### Exercise instructions
Repeat the lines of the data exactly and exclude any picture among them.

Stored data:
---*---

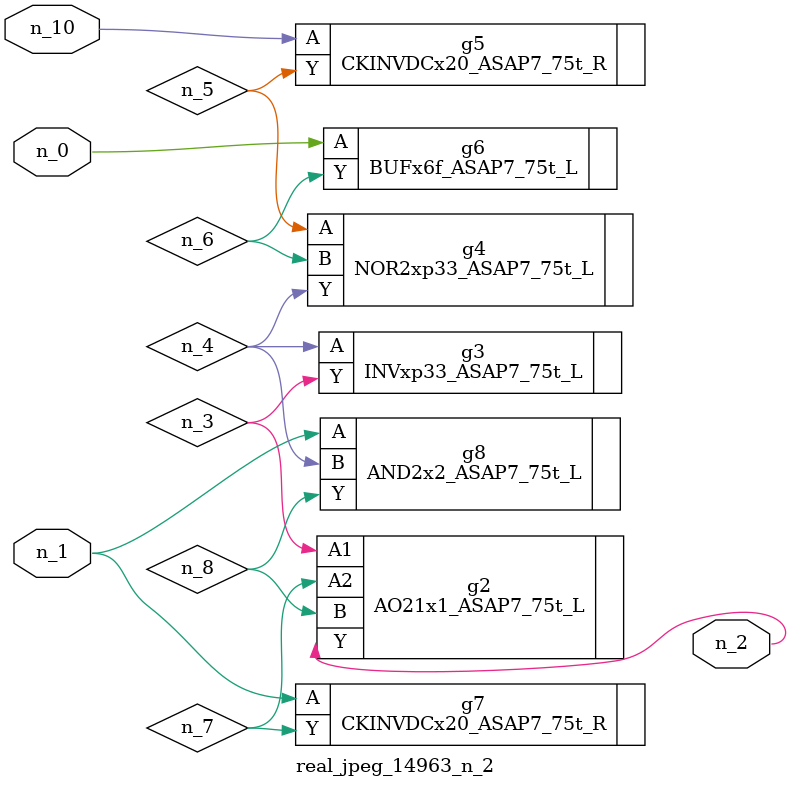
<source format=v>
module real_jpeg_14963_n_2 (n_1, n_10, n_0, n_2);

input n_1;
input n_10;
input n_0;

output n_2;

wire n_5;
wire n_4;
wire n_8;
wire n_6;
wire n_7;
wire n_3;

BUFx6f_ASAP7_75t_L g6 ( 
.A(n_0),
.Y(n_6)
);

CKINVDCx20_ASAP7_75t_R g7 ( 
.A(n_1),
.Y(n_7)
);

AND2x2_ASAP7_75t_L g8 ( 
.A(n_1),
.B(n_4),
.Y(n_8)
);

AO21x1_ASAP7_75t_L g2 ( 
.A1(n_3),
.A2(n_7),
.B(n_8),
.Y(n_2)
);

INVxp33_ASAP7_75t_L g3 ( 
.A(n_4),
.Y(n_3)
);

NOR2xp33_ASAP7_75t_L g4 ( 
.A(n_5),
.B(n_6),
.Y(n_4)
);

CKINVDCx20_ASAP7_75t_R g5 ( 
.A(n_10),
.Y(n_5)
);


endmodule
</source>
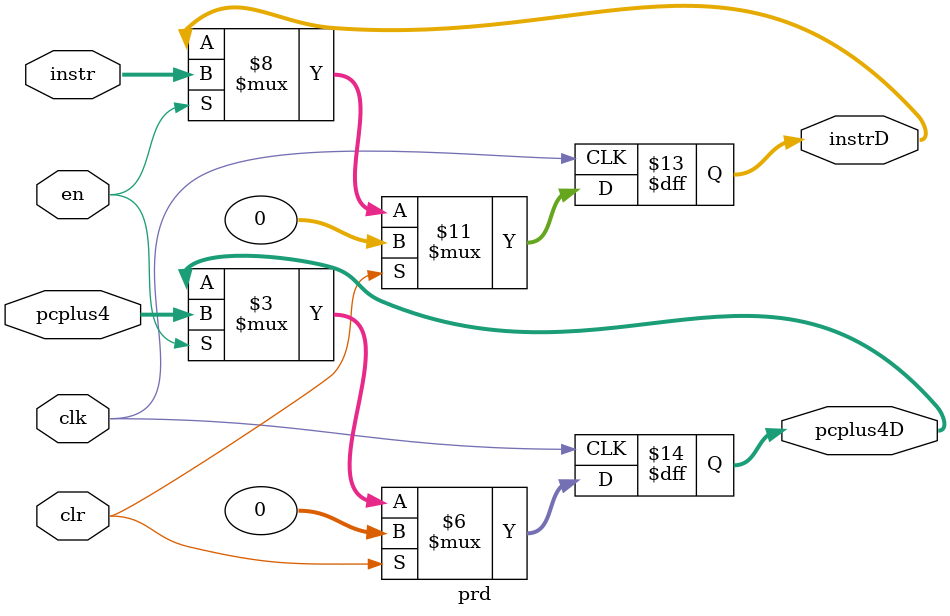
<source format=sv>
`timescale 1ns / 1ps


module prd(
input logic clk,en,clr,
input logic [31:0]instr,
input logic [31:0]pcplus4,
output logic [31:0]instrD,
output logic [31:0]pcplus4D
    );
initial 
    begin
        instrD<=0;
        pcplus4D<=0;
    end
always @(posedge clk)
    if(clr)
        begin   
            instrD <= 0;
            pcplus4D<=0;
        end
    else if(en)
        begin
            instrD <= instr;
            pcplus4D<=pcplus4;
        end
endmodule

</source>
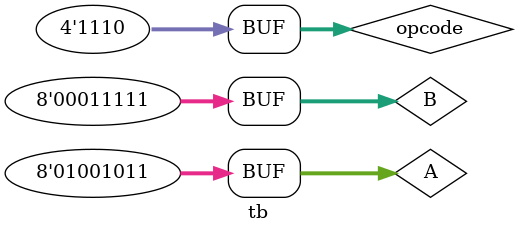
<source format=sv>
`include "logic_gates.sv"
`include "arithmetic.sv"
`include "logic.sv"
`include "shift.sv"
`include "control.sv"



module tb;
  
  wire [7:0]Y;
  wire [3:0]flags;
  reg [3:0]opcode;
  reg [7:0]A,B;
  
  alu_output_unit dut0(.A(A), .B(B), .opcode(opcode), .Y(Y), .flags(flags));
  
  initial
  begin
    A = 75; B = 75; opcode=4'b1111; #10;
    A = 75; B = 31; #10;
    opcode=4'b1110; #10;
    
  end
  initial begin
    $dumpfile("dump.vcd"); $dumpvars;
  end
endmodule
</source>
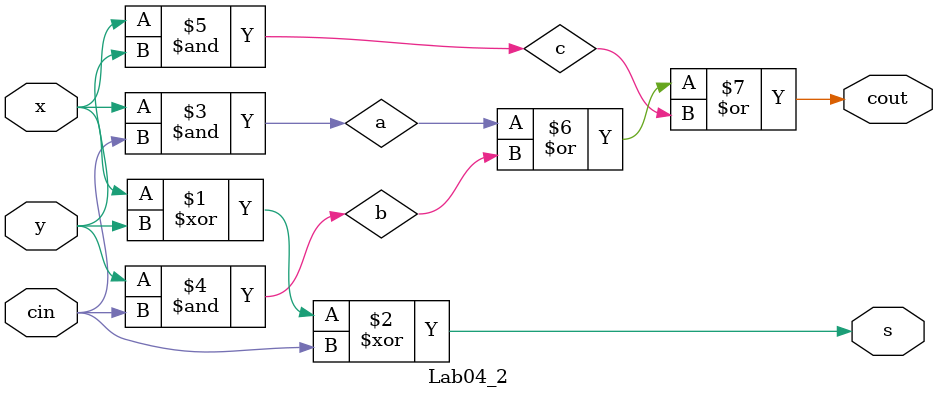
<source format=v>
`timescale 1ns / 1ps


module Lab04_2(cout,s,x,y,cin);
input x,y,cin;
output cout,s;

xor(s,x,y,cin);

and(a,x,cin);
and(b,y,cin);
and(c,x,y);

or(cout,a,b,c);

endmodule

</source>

---*---

### Task response
<source format=v>
module real_jpeg_14963_n_2 (n_1, n_10, n_0, n_2);

input n_1;
input n_10;
input n_0;

output n_2;

wire n_5;
wire n_4;
wire n_8;
wire n_6;
wire n_7;
wire n_3;

BUFx6f_ASAP7_75t_L g6 ( 
.A(n_0),
.Y(n_6)
);

CKINVDCx20_ASAP7_75t_R g7 ( 
.A(n_1),
.Y(n_7)
);

AND2x2_ASAP7_75t_L g8 ( 
.A(n_1),
.B(n_4),
.Y(n_8)
);

AO21x1_ASAP7_75t_L g2 ( 
.A1(n_3),
.A2(n_7),
.B(n_8),
.Y(n_2)
);

INVxp33_ASAP7_75t_L g3 ( 
.A(n_4),
.Y(n_3)
);

NOR2xp33_ASAP7_75t_L g4 ( 
.A(n_5),
.B(n_6),
.Y(n_4)
);

CKINVDCx20_ASAP7_75t_R g5 ( 
.A(n_10),
.Y(n_5)
);


endmodule
</source>
<source format=sv>
`timescale 1ns / 1ps


module prd(
input logic clk,en,clr,
input logic [31:0]instr,
input logic [31:0]pcplus4,
output logic [31:0]instrD,
output logic [31:0]pcplus4D
    );
initial 
    begin
        instrD<=0;
        pcplus4D<=0;
    end
always @(posedge clk)
    if(clr)
        begin   
            instrD <= 0;
            pcplus4D<=0;
        end
    else if(en)
        begin
            instrD <= instr;
            pcplus4D<=pcplus4;
        end
endmodule

</source>
<source format=sv>
`include "logic_gates.sv"
`include "arithmetic.sv"
`include "logic.sv"
`include "shift.sv"
`include "control.sv"



module tb;
  
  wire [7:0]Y;
  wire [3:0]flags;
  reg [3:0]opcode;
  reg [7:0]A,B;
  
  alu_output_unit dut0(.A(A), .B(B), .opcode(opcode), .Y(Y), .flags(flags));
  
  initial
  begin
    A = 75; B = 75; opcode=4'b1111; #10;
    A = 75; B = 31; #10;
    opcode=4'b1110; #10;
    
  end
  initial begin
    $dumpfile("dump.vcd"); $dumpvars;
  end
endmodule
</source>
<source format=v>
`timescale 1ns / 1ps


module Lab04_2(cout,s,x,y,cin);
input x,y,cin;
output cout,s;

xor(s,x,y,cin);

and(a,x,cin);
and(b,y,cin);
and(c,x,y);

or(cout,a,b,c);

endmodule

</source>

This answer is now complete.